**PROBLEM TO WORK ON**
Set down every line of text from the entries below, word for word. Leave out the pictures.

**INPUT DATA**
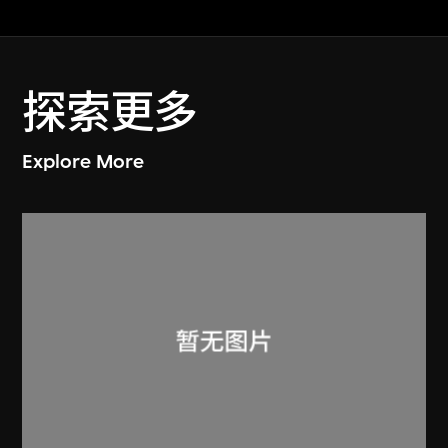
探索更多
Explore More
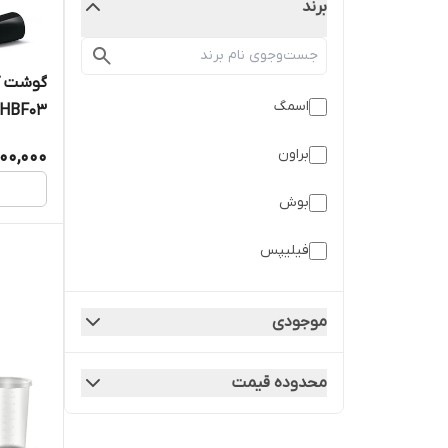
برند
گوشت کو
اسمگ
HBF03
براون
00,000
بوش
فیلیپس
کوخ
موجودی
نينجا
محدوده قیمت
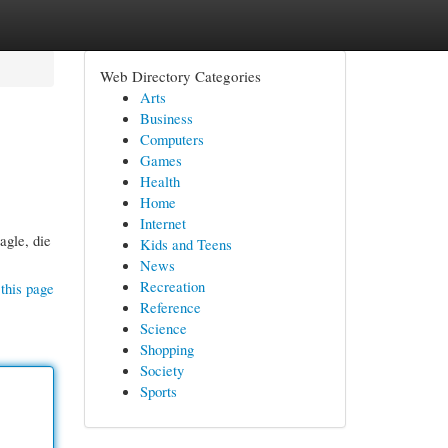
Web Directory Categories
Arts
Business
Computers
Games
Health
Home
Internet
agle, die
Kids and Teens
News
Recreation
this page
Reference
Science
Shopping
Society
Sports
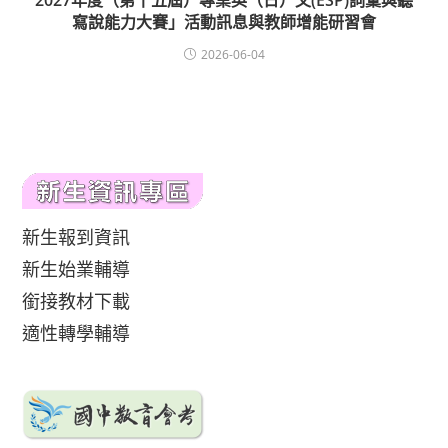
2027年度（第十五屆）專業英（日）文(ESP)詞彙與聽
寫說能力大賽」活動訊息與教師增能研習會
2026-06-04
新生報到資訊
新生始業輔導
銜接教材下載
適性轉學輔導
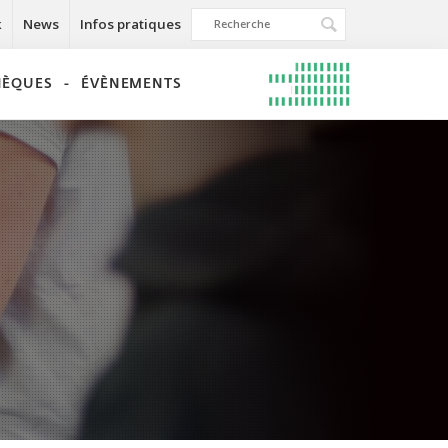
k
News
Infos pratiques
THÈQUES
ÉVÈNEMENTS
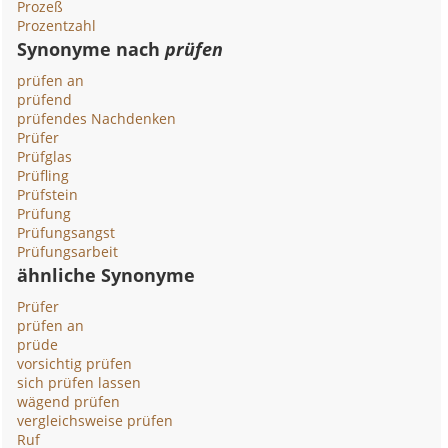
Prozeß
Prozentzahl
Synonyme nach
prüfen
prüfen an
prüfend
prüfendes Nachdenken
Prüfer
Prüfglas
Prüfling
Prüfstein
Prüfung
Prüfungsangst
Prüfungsarbeit
ähnliche Synonyme
Prüfer
prüfen an
prüde
vorsichtig prüfen
sich prüfen lassen
wägend prüfen
vergleichsweise prüfen
Ruf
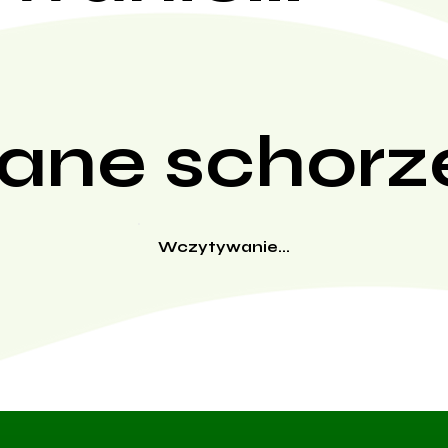
ane schorz
Wczytywanie...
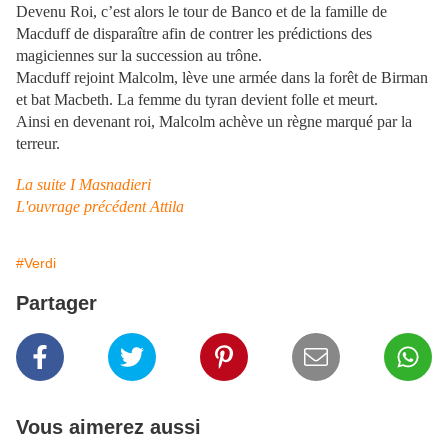
Devenu Roi, c’est alors le tour de Banco et de la famille de
Macduff de disparaître afin de contrer les prédictions des
magiciennes sur la succession au trône.
Macduff rejoint Malcolm, lève une armée dans la forêt de Birman
et bat Macbeth. La femme du tyran devient folle et meurt.
Ainsi en devenant roi, Malcolm achève un règne marqué par la
terreur.
La suite I Masnadieri
L'ouvrage précédent Attila
#Verdi
Partager
Vous aimerez aussi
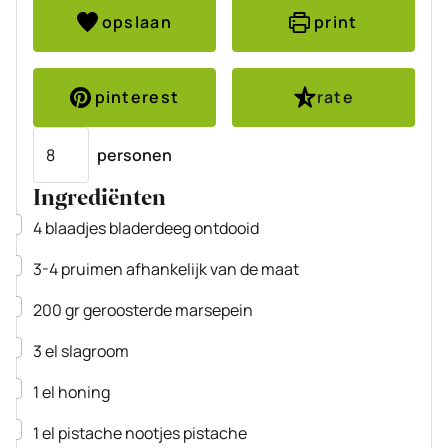
opslaan
print
pinterest
rate
Porties
personen
Ingrediënten
▢
4
blaadjes
bladerdeeg
ontdooid
▢
3-4
pruimen
afhankelijk van de maat
▢
200
gr
geroosterde marsepein
▢
3
el
slagroom
▢
1
el
honing
▢
1
el
pistache nootjes
pistache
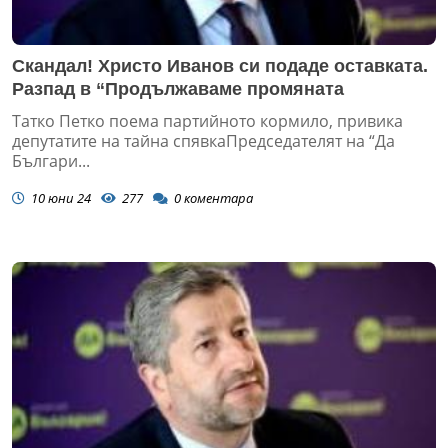
Скандал! Христо Иванов си подаде оставката.
Разпад в “Продължаваме промяната
Татко Петко поема партийното кормило, привика
депутатите на тайна спявкаПредседателят на “Да
Българи...
10 юни 24
277
0
коментара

**SOLVED PROBLEM**
探索更多
Explore More
برند
گوشت کو
اسمگ
HBF03
براون
00,000
بوش
فیلیپس
کوخ
موجودی
نينجا
محدوده قیمت
Web Directory Categories
Arts
Business
Computers
Games
Health
Home
Internet
agle, die
Kids and Teens
News
Recreation
this page
Reference
Science
Shopping
Society
Sports
2027年度（第十五屆）專業英（日）文(ESP)詞彙與聽
寫說能力大賽」活動訊息與教師增能研習會
2026-06-04
新生報到資訊
新生始業輔導
銜接教材下載
適性轉學輔導
k
News
Infos pratiques
THÈQUES
ÉVÈNEMENTS
Prozeß
Prozentzahl
Synonyme nach
prüfen
prüfen an
prüfend
prüfendes Nachdenken
Prüfer
Prüfglas
Prüfling
Prüfstein
Prüfung
Prüfungsangst
Prüfungsarbeit
ähnliche Synonyme
Prüfer
prüfen an
prüde
vorsichtig prüfen
sich prüfen lassen
wägend prüfen
vergleichsweise prüfen
Ruf
ane schorz
Wczytywanie...
Devenu Roi, c’est alors le tour de Banco et de la famille de
Macduff de disparaître afin de contrer les prédictions des
magiciennes sur la succession au trône.
Macduff rejoint Malcolm, lève une armée dans la forêt de Birman
et bat Macbeth. La femme du tyran devient folle et meurt.
Ainsi en devenant roi, Malcolm achève un règne marqué par la
terreur.
La suite I Masnadieri
L'ouvrage précédent Attila
#Verdi
Partager
Vous aimerez aussi
opslaan
print
pinterest
rate
Porties
personen
Ingrediënten
▢
4
blaadjes
bladerdeeg
ontdooid
▢
3-4
pruimen
afhankelijk van de maat
▢
200
gr
geroosterde marsepein
▢
3
el
slagroom
▢
1
el
honing
▢
1
el
pistache nootjes
pistache
Скандал! Христо Иванов си подаде оставката.
Разпад в “Продължаваме промяната
Татко Петко поема партийното кормило, привика
депутатите на тайна спявкаПредседателят на “Да
Българи...
10 юни 24
277
0
коментара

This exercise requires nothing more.